══ Record set ══

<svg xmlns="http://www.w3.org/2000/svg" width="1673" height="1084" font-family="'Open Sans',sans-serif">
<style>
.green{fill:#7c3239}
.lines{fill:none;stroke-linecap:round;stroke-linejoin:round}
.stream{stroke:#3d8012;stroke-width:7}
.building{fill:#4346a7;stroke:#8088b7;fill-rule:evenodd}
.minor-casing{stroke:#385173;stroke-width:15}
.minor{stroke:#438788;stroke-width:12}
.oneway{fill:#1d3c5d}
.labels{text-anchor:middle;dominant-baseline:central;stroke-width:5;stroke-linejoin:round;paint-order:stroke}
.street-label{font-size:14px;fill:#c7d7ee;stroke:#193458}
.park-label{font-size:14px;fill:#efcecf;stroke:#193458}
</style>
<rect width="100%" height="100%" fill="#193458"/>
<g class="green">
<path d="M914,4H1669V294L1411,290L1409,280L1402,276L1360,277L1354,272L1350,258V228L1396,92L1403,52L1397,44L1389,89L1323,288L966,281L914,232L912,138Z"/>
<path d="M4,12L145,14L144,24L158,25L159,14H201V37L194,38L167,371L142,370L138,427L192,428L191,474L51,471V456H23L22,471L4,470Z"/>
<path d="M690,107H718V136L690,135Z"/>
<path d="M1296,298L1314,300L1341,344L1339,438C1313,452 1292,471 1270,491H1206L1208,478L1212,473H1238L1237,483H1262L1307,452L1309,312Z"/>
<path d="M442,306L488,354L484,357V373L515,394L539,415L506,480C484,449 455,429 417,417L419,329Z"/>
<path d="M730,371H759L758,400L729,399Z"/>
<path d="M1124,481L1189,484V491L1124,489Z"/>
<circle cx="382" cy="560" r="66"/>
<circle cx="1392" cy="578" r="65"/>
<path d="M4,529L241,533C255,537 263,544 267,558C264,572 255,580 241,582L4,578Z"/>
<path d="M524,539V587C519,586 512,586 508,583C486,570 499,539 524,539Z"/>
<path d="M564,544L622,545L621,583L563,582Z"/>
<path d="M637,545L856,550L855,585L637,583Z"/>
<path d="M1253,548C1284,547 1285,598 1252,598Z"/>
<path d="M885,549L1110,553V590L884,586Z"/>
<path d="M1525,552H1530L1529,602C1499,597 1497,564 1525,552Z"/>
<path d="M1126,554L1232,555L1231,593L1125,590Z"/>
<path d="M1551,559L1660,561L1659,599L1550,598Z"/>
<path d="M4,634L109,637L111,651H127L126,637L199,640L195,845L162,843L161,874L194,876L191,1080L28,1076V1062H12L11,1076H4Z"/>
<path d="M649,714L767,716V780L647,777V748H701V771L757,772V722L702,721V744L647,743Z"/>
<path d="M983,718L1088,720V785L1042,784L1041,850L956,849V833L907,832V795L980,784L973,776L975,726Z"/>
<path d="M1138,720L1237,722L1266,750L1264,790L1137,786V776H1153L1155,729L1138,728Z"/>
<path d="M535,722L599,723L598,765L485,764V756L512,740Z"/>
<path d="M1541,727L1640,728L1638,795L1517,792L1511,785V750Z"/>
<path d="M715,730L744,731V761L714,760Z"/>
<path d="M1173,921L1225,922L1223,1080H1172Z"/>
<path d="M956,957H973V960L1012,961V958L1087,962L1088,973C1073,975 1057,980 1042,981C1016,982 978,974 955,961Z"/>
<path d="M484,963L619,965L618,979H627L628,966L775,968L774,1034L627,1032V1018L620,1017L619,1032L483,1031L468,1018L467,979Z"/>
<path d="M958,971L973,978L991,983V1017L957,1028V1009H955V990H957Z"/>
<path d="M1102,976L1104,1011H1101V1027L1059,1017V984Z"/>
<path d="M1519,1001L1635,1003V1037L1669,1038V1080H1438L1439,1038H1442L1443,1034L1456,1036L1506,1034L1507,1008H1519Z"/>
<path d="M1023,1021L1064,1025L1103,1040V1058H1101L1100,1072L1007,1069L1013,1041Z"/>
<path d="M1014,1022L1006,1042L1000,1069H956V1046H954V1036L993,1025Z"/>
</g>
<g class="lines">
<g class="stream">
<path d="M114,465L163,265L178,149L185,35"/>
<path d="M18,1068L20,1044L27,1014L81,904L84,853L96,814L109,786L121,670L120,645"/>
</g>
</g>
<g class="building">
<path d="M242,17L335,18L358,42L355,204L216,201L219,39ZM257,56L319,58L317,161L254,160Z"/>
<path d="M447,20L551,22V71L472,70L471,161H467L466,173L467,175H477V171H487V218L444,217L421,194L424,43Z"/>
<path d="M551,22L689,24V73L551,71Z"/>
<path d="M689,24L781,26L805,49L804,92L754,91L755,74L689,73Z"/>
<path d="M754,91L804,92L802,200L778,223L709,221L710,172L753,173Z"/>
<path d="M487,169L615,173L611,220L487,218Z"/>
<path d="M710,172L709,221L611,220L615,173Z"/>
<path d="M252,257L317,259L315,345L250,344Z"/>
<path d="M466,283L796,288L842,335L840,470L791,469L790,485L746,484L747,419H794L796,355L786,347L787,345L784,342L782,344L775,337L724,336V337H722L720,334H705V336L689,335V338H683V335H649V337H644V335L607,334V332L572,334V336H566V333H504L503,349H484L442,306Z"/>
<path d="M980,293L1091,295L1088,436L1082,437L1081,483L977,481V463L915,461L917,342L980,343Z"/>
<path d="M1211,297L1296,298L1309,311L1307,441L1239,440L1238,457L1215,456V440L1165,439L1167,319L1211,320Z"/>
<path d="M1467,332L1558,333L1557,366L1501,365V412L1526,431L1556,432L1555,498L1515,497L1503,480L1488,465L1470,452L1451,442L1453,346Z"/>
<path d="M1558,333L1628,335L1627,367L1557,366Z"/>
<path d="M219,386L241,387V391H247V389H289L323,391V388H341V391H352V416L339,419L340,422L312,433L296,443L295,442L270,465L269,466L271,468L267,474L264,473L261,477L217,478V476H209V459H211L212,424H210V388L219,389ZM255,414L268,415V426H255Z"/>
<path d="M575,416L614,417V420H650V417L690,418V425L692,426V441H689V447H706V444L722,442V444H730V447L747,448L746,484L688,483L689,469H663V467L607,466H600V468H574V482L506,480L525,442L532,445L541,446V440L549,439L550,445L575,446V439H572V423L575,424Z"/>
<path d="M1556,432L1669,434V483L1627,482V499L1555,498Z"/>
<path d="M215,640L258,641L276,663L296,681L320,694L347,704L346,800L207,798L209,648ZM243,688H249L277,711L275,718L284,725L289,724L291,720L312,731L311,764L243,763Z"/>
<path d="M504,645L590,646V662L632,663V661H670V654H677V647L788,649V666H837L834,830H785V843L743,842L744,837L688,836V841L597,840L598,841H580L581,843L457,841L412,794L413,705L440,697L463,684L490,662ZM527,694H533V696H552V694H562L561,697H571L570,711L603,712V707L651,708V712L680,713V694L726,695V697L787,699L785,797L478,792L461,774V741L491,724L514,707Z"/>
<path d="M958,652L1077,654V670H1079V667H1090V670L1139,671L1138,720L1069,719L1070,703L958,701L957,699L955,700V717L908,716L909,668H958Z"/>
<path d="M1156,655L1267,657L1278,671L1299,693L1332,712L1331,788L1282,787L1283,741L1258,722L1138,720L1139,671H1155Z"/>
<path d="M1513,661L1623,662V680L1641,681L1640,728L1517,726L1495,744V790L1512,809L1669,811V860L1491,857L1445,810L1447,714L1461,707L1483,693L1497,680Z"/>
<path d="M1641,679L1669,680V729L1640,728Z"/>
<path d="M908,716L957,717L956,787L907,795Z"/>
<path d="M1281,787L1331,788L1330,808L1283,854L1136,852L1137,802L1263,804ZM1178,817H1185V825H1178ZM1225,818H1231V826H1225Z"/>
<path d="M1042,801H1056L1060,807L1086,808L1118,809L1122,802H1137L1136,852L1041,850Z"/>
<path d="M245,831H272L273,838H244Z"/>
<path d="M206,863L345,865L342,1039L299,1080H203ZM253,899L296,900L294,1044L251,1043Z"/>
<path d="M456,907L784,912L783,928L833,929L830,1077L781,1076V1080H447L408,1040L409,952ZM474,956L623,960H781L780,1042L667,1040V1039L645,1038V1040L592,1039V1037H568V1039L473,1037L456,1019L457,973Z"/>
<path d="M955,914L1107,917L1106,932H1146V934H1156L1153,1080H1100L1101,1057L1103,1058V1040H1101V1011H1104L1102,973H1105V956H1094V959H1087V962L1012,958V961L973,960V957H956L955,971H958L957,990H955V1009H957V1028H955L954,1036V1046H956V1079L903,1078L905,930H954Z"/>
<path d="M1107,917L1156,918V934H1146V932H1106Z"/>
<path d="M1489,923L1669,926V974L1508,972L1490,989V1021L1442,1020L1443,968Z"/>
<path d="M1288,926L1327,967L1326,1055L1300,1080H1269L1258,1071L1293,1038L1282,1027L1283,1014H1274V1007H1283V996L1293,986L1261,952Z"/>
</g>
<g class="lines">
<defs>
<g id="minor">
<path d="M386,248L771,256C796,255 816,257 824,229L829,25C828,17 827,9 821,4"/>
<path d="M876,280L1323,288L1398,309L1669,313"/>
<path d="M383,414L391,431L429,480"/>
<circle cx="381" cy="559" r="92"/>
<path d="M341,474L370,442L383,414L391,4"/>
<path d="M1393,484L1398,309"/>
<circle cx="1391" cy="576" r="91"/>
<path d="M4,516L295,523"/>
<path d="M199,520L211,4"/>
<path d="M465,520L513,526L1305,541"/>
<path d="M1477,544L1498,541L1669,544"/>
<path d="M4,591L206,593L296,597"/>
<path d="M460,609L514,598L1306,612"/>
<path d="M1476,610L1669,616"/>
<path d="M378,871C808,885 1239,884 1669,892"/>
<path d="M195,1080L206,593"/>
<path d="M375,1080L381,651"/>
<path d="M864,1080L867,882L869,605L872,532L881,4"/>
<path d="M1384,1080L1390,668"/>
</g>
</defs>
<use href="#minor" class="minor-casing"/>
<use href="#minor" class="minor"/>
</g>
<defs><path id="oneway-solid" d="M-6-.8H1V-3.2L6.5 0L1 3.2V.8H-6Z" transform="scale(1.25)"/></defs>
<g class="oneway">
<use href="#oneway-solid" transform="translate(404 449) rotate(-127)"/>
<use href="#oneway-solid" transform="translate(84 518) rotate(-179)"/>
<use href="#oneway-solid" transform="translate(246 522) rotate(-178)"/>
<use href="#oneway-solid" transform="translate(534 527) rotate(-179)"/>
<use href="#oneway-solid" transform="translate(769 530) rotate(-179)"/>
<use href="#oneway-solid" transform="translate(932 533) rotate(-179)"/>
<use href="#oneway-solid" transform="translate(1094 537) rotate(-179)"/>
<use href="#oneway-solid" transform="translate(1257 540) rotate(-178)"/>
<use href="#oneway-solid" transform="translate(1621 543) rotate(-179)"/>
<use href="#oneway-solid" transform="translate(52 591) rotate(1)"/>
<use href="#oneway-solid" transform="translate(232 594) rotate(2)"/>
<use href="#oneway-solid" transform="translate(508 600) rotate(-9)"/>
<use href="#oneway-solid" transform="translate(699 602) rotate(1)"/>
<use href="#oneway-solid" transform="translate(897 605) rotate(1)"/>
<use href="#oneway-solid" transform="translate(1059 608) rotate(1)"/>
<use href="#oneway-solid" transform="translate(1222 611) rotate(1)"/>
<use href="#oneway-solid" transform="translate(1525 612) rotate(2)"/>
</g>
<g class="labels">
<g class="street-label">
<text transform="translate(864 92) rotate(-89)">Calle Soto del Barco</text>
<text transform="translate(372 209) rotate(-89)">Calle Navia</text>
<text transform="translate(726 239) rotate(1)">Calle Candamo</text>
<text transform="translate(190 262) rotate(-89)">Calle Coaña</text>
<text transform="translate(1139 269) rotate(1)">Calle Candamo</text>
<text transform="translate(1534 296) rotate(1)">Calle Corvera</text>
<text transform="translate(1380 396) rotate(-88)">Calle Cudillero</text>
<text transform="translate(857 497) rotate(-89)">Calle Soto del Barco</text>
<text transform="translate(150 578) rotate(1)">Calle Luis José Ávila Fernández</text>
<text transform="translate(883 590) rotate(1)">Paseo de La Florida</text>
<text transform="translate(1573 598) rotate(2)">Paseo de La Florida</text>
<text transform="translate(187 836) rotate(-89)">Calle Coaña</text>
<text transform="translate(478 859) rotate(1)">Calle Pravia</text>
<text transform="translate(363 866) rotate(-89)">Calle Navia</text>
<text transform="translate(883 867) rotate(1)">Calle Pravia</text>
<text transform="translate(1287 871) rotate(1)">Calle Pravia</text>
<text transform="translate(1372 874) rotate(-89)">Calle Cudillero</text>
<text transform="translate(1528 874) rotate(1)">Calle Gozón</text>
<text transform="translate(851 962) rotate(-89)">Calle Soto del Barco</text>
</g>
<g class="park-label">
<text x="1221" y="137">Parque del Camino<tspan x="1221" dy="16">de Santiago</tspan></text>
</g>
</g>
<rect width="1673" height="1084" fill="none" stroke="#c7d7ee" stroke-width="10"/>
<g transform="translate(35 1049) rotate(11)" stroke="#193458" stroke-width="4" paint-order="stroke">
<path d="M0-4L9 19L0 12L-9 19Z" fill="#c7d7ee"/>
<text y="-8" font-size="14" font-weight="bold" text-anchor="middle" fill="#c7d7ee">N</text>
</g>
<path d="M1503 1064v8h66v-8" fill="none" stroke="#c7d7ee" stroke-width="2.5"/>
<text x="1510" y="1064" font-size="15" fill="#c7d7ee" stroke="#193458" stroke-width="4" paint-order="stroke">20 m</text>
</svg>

═══

Whenever a line in the entries holds the word "linejoin", copy that line.

Answer area:
.lines{fill:none;stroke-linecap:round;stroke-linejoin:round}
.labels{text-anchor:middle;dominant-baseline:central;stroke-width:5;stroke-linejoin:round;paint-order:stroke}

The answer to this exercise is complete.